Federal appeals court orders agency to make a decision within 90 days

by Britt E. Erickson
April 24, 2020

Chemical structure of tetrachlorvinphos.

A years-long battle between the US Environmental Protection Agency and the environmental advocacy group Natural Resources Defense Council (NRDC) over an organophosphate insecticide used in pet collars to control fleas and ticks may soon come to an end. A federal appeals court ordered the EPA on April 22 to respond to the NRDC’s petition to ban the neurotoxic pesticide tetrachlorvinphos (TCVP) in household pet products within 90 days.

The NRDC first filed the petition in 2009. The EPA denied it in 2014, claiming that TCVP in pet products does not pose a risk to human health. The NRDC appealed the decision, and as part of that lawsuit the EPA agreed to conduct another human health risk assessment. In that evaluation, the EPA concluded that exposure to TCVP may harm the developing brains of children.

During the final days of the Obama administration, the EPA said it would soon propose a rule to require pesticide makers to reduce human exposure to TCVP in pet products.

The Trump administration did not follow through, though. In 2019 the NRDC sued the agency again, demanding that it act on the 2009 petition to ban TCVP in pet products.

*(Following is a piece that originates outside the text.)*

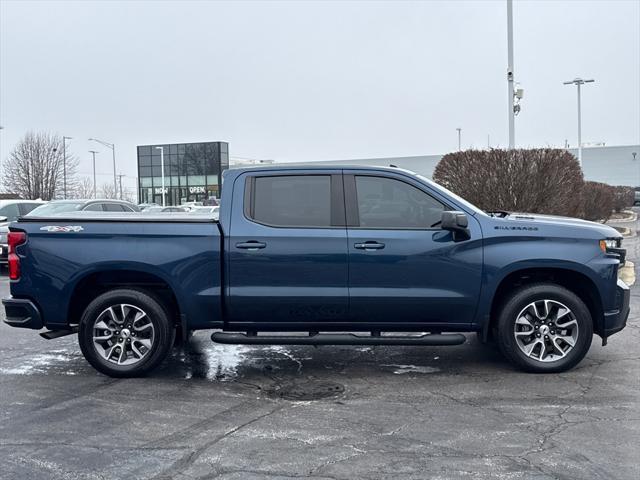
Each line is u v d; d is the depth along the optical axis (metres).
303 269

In its ruling, the US Court of Appeals for the Ninth Circuit called the EPA’s foot dragging on a critical public health matter “nothing short of egregious.” The agency has repeatedly “kicked the can down the road and betrayed its prior assurances of timely action, even as it has acknowledged that the pesticide poses widespread, serious risks to the neurodevelopmental health of children,” the court wrote.

“This is an important victory—and one for which we’ve been fighting for more than a decade,” Mae Wu, senior director of the NRDC’s health and food program, says in a statement.